The Trump administration has since thanked Panama for its assistance in tackling migration challenges. But the arrival of the deportees and their detentions have created problems for the government of Mr. Mulino, which agreed to take the migrants but has received criticism from the United Nations, human rights activists and lawyers for holding them without criminal charges.

The human rights commission is a seven-member body whose decisions apply to members, including Panama. It is meant to be used when individuals feel their domestic legal options have been exhausted or in cases where irreparable harm is imminent and plaintiffs say they need rapid legal protections.

The commission cannot impose sanctions, but ignoring its decisions could come with political risks.

José Miguel Vivanco, an expert on human rights issues in Latin America, said that if the commission ruled in the plaintiffs’ favor, he thought Panama would comply.
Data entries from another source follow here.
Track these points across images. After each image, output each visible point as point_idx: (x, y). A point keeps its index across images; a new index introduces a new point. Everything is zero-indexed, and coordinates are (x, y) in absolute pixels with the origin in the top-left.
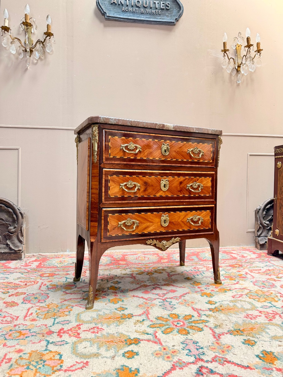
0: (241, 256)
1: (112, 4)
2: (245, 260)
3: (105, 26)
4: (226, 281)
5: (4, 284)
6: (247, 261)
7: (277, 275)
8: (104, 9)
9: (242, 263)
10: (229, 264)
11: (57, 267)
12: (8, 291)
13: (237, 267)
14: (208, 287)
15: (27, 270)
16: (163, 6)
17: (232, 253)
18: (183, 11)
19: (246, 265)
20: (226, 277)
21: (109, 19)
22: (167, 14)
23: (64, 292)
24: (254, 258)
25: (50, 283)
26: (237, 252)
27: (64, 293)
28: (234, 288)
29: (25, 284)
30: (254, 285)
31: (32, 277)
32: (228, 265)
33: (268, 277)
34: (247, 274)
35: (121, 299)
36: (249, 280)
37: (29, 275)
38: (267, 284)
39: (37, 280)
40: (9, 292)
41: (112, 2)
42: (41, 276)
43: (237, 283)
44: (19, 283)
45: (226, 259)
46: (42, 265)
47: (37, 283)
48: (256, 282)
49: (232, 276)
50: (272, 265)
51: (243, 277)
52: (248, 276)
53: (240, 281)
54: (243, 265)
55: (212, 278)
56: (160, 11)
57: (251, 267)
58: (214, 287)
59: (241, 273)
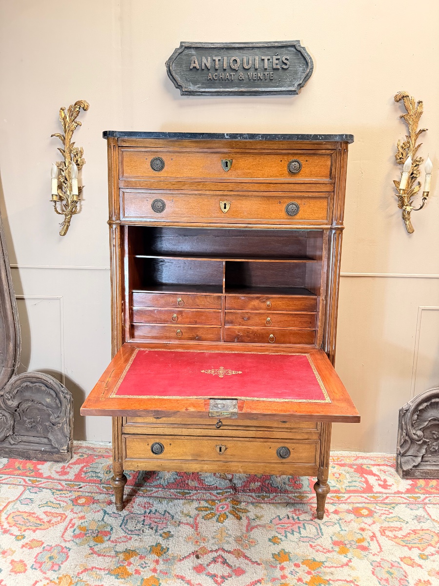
0: (382, 483)
1: (191, 70)
2: (385, 496)
4: (329, 555)
5: (25, 515)
6: (386, 501)
7: (424, 550)
8: (178, 79)
9: (376, 503)
10: (353, 505)
11: (101, 482)
12: (24, 533)
14: (297, 569)
15: (61, 485)
17: (371, 473)
18: (312, 69)
19: (381, 512)
20: (335, 543)
21: (187, 93)
23: (91, 548)
24: (402, 493)
25: (81, 521)
26: (381, 470)
27: (90, 552)
28: (336, 577)
29: (49, 518)
30: (373, 573)
31: (61, 503)
32: (351, 508)
33: (406, 552)
34: (372, 540)
36: (371, 556)
38: (396, 574)
39: (66, 514)
40: (24, 537)
41: (191, 67)
42: (75, 501)
43: (347, 565)
44: (43, 516)
45: (355, 488)
46: (83, 476)
47: (64, 520)
48: (380, 564)
49: (346, 542)
50: (426, 516)
51: (363, 548)
53: (355, 558)
54: (376, 512)
55: (311, 543)
56: (272, 74)
57: (388, 520)
58: (307, 569)
59: (364, 533)
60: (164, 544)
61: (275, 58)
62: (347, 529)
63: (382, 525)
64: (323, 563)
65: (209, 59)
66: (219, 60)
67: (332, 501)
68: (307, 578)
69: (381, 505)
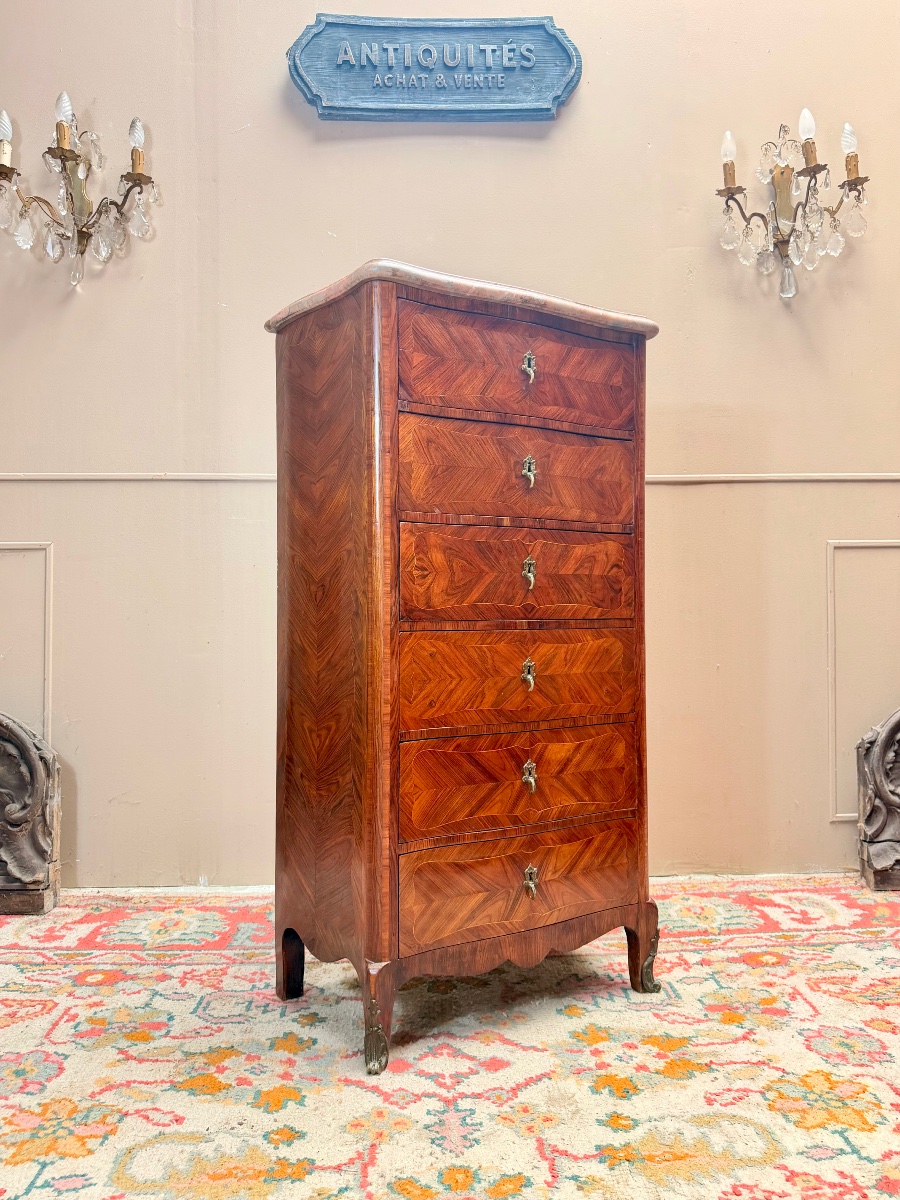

Were the commission to rule in favor of the plaintiffs, halting their deportations, it could make it more difficult for Mr. Trump to convince leaders in Panama and elsewhere to take in migrants the United States does not want to deal with.

After sending the migrants to Panama, the Trump administration sent 200 migrants from Central Asia, the Middle East and Eastern Europe to Costa Rica, including dozens of children. As in Panama, the migrants are being held at a remote facility several hours’ drive from the capital.

Mr. Kysel said similar legal actions are expected against other countries in Latin America, including Costa Rica, that are cooperating with Mr. Trump and accepting deportees.

In both cases, the Central American governments said they planned to deport people quickly to their home countries. In the lawsuit, lawyers argue that for the Iranian Christians deportation would carry “irrefutable harm,” because Iran’s law stipulates that converting from Islam is a crime punishable by death.

“I am afraid of what will happen to me at the hands of the government of Panama,” one of the Iranians, Artemis Ghasemzadeh, said in a sworn declaration filed in the lawsuit. “I still want to seek asylum in the United States and pursue a free life as a Christian there.”

Ms. Ghasemzadeh, 27, who fled Iran in December and made her way from Mexico across the southern U.S. border, has been publicizing their ordeal in media interviews. She first attracted global attention when a video in which she recounted being shackled and deported to Panama spread widely online.

The commission typically issues decisions in such cases within days, said Mr. Vivanco.

The bar for the commission to issue protections to plaintiffs is very high, he said. But given Iran’s policy toward converted Christians, he thought the case had a chance. “I think this is going to get the attention of everyone involved,” he said.

Mr. Kysel said he hoped the lawsuit deterred other countries from participating in Mr. Trump’s deportation plans.

“Panama and any other country in the region face legal liability if they receive, detain and deport asylum-seekers summarily expelled from the United States,” said Mr. Kysel.

The lawsuit is a result of collaboration among lawyers and legal groups in multiple countries.

One of the lawyers, Ali Herischi, who is representing the Iranians pro bono, said he plans on filing a separate lawsuit this week against the Department of Homeland Security. The lawsuit would be on behalf of Ms. Ghasemzadeh and the nine Iranian Christian converts, three of them children, in Panama and three Iranians deported to Costa Rica.

A spokesman for the Department of Homeland Security has previously said that none of the migrants had “asserted fear of returning to their home country at any point during processing or custody.”

Ms. Ghasemzadeh contends she repeatedly asked to fill out paper work for asylum but immigration officials at the camp in California where she was held kept telling her this was not the time.

Mr. Herischi said the motion would challenge the legality of their deportation and requests as a remedy that the group be allowed to apply for asylum in the United States.